* **WORK ORDER**: List each line of the data that holds the string "mạng".

* **Collected data**:
---+---
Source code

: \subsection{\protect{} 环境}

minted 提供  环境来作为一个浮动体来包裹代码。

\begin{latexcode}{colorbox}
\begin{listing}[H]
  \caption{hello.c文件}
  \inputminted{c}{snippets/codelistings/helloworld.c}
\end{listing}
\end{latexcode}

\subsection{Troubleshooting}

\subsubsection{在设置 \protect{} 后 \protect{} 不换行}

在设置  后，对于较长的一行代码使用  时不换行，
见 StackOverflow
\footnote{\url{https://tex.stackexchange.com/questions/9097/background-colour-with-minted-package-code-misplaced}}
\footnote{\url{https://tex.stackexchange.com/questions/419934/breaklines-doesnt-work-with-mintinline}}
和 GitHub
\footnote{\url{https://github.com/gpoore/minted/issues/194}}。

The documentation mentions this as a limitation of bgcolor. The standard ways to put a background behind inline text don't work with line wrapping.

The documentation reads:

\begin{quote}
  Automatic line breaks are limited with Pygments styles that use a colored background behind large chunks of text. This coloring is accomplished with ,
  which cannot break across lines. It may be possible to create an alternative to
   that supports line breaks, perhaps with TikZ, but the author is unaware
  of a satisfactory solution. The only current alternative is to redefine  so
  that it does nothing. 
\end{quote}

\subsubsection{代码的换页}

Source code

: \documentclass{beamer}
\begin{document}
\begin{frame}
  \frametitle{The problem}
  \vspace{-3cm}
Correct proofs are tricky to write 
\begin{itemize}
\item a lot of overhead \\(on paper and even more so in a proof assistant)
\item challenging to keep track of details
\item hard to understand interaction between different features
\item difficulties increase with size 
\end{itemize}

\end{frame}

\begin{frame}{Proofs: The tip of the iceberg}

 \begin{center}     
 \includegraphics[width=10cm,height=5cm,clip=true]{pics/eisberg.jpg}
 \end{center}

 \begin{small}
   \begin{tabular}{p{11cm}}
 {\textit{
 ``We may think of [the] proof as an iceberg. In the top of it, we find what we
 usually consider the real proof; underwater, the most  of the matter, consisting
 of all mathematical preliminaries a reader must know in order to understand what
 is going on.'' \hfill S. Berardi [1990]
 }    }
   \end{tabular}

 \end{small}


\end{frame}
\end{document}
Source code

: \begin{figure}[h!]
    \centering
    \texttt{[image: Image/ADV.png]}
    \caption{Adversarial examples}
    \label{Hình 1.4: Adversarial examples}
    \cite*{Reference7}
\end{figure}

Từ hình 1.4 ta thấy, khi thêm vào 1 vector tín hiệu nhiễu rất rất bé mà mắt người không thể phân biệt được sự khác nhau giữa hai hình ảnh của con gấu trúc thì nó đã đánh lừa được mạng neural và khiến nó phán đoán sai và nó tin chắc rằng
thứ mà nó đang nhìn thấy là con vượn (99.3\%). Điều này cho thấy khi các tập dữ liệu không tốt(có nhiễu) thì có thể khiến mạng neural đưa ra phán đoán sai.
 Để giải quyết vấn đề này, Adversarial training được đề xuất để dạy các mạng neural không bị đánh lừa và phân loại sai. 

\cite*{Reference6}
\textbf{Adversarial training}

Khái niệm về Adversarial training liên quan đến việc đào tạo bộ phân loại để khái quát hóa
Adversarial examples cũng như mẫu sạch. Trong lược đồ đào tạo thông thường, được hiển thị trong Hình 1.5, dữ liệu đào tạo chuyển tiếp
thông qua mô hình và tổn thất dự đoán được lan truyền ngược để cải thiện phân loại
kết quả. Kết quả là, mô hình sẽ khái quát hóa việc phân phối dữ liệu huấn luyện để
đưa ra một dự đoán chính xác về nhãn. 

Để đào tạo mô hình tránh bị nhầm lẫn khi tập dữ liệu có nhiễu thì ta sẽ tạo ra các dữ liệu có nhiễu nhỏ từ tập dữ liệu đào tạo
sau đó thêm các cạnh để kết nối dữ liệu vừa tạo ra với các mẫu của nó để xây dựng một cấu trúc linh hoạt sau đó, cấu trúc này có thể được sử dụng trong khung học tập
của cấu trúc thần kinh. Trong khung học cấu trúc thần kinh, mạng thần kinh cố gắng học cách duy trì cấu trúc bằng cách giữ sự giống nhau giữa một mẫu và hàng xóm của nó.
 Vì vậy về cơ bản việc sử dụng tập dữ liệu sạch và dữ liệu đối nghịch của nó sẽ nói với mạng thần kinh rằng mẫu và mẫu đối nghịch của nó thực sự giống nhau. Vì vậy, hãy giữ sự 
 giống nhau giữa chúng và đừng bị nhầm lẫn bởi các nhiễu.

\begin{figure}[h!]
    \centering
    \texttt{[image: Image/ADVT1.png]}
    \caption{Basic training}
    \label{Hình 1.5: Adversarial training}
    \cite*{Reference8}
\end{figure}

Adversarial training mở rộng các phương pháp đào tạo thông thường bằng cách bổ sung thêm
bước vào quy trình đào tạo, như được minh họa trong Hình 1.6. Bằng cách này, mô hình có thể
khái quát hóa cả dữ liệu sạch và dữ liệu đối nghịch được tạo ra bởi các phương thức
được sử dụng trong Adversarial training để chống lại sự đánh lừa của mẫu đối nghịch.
---+---
* **REPLY TO THE TASK**:
Từ hình 1.4 ta thấy, khi thêm vào 1 vector tín hiệu nhiễu rất rất bé mà mắt người không thể phân biệt được sự khác nhau giữa hai hình ảnh của con gấu trúc thì nó đã đánh lừa được mạng neural và khiến nó phán đoán sai và nó tin chắc rằng
thứ mà nó đang nhìn thấy là con vượn (99.3\%). Điều này cho thấy khi các tập dữ liệu không tốt(có nhiễu) thì có thể khiến mạng neural đưa ra phán đoán sai.
 Để giải quyết vấn đề này, Adversarial training được đề xuất để dạy các mạng neural không bị đánh lừa và phân loại sai. 
của cấu trúc thần kinh. Trong khung học cấu trúc thần kinh, mạng thần kinh cố gắng học cách duy trì cấu trúc bằng cách giữ sự giống nhau giữa một mẫu và hàng xóm của nó.
 Vì vậy về cơ bản việc sử dụng tập dữ liệu sạch và dữ liệu đối nghịch của nó sẽ nói với mạng thần kinh rằng mẫu và mẫu đối nghịch của nó thực sự giống nhau. Vì vậy, hãy giữ sự 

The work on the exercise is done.